Reputation: 1
I have implemented a basic loop for training of the Pytorch's implementation of MaskRCNN. I have 4 GPUs available for training. I am using torch.nn.DataParallel()
to use multiple GPUs if I want.
However when passing an even number of GPUs like 0,1 or 0,1,2,3 I am getting the following error:-
RuntimeError: Caught RuntimeError in replica 0 on device 6.
Original Traceback (most recent call last):
File "/raid/training_data/motor_insurance/env/lib/python3.8/site-packages/torch/nn/parallel/parallel_apply.py", line 61, in _worker
output = module(*input, **kwargs)
File "/raid/training_data/motor_insurance/env/lib/python3.8/site-packages/torch/nn/modules/module.py", line 1130, in _call_impl
return forward_call(*input, **kwargs)
File "/raid/training_data/motor_insurance/env/lib/python3.8/site-packages/torchvision/models/detection/generalized_rcnn.py", line 83, in forward
images, targets = self.transform(images, targets)
File "/raid/training_data/motor_insurance/env/lib/python3.8/site-packages/torch/nn/modules/module.py", line 1130, in _call_impl
return forward_call(*input, **kwargs)
File "/raid/training_data/motor_insurance/env/lib/python3.8/site-packages/torchvision/models/detection/transform.py", line 129, in forward
image = self.normalize(image)
File "/raid/training_data/motor_insurance/env/lib/python3.8/site-packages/torchvision/models/detection/transform.py", line 157, in normalize
return (image - mean[:, None, None]) / std[:, None, None]

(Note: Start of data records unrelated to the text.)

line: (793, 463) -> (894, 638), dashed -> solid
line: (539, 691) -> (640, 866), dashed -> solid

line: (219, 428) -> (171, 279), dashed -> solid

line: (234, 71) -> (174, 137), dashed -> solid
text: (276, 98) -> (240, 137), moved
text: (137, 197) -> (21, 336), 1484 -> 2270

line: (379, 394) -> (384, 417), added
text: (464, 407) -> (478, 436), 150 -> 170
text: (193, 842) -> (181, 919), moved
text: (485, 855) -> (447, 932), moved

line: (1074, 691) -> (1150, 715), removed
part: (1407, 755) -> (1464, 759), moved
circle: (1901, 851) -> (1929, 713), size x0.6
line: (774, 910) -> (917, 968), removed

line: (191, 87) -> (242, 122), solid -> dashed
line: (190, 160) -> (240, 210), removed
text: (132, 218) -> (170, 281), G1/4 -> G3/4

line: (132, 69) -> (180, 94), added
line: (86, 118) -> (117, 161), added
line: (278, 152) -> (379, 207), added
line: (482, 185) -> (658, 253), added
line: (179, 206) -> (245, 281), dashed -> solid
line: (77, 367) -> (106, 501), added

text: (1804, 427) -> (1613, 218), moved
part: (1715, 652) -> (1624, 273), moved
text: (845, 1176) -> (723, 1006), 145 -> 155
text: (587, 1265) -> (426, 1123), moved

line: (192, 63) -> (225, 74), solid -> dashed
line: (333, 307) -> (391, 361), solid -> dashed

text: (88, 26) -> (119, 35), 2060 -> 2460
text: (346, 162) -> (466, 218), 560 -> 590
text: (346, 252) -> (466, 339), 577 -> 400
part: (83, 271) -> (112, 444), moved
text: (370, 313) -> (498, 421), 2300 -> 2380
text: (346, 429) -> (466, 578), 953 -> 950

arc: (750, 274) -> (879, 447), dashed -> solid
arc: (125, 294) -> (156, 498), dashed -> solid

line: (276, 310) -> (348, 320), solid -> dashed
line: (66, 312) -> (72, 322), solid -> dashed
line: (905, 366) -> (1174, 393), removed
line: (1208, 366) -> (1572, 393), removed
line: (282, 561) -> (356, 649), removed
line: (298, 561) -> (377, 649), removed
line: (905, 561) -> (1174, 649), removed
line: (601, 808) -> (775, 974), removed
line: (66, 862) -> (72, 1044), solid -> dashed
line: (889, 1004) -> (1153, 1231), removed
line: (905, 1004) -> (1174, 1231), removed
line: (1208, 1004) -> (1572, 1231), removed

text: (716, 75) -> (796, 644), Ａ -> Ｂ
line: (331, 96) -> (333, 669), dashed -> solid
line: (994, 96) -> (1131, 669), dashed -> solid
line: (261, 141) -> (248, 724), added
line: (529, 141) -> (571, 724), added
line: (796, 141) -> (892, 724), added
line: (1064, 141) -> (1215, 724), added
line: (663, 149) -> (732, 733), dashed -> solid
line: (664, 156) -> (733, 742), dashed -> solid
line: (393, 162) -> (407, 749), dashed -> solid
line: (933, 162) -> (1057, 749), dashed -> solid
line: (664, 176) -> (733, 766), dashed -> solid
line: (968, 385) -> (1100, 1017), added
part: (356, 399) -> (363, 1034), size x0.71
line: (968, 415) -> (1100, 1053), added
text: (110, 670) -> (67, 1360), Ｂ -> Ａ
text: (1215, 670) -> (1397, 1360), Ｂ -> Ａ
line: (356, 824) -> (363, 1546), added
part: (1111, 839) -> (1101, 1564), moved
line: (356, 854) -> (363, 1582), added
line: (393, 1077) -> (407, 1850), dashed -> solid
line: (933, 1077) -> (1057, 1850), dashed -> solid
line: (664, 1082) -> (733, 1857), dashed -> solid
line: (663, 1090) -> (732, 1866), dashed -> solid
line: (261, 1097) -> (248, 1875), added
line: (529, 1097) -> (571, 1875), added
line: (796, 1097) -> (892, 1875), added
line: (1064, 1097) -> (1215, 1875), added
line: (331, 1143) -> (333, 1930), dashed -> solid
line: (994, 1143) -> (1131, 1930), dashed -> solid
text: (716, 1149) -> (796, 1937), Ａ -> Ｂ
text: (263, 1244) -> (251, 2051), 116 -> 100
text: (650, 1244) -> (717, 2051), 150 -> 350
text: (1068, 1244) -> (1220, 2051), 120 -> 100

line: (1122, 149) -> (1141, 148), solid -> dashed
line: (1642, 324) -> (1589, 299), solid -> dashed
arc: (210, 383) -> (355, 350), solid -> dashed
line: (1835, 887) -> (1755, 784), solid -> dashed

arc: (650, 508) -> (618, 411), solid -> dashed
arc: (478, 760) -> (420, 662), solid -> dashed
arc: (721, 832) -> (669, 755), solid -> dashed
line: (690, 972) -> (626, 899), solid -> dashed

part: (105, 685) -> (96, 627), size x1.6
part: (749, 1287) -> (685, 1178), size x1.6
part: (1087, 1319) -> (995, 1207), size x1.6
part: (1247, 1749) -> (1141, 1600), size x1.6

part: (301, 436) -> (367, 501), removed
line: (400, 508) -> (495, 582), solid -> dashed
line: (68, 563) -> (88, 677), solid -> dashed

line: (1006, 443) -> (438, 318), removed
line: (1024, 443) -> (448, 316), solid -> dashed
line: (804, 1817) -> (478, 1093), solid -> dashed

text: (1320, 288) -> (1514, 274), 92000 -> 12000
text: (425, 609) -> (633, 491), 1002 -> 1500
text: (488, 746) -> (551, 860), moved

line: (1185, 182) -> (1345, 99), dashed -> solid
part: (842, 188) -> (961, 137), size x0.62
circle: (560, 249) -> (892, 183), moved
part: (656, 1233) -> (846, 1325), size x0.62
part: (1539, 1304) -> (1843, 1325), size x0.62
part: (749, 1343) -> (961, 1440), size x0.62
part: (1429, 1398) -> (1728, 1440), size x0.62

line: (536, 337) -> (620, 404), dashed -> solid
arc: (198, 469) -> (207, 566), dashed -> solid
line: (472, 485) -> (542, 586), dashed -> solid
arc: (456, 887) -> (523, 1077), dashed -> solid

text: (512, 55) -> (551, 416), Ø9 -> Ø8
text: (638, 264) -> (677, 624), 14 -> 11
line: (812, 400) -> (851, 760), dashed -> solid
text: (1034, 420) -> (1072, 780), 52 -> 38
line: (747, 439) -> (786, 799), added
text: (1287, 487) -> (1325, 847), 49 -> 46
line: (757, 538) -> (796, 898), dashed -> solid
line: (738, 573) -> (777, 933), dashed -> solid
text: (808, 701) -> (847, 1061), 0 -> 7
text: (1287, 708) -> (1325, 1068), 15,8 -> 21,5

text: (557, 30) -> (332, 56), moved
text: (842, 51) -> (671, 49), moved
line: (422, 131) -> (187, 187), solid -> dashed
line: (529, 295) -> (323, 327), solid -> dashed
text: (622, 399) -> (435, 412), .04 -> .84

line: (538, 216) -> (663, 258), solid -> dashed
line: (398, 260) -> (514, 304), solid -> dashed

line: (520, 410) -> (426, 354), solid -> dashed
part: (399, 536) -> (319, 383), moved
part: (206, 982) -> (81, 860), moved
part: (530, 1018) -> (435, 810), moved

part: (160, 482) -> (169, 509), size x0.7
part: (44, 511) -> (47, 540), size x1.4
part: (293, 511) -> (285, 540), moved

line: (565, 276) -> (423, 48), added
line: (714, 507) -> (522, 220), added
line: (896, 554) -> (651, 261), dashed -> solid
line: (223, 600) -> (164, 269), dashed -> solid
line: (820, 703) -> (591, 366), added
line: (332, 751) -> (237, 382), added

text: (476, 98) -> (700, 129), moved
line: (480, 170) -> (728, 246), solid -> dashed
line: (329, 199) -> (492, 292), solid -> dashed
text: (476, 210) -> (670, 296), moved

RuntimeError: The size of tensor a (2) must match the size of tensor b (3) at non-singleton dimension 0
But when I use an odd number of GPU train runs perfectly and I get correct results too. Can anyone help in solving this.
I have tried everything but I think there is something wrong with Pytorch code itself
Upvotes: 0
Views: 15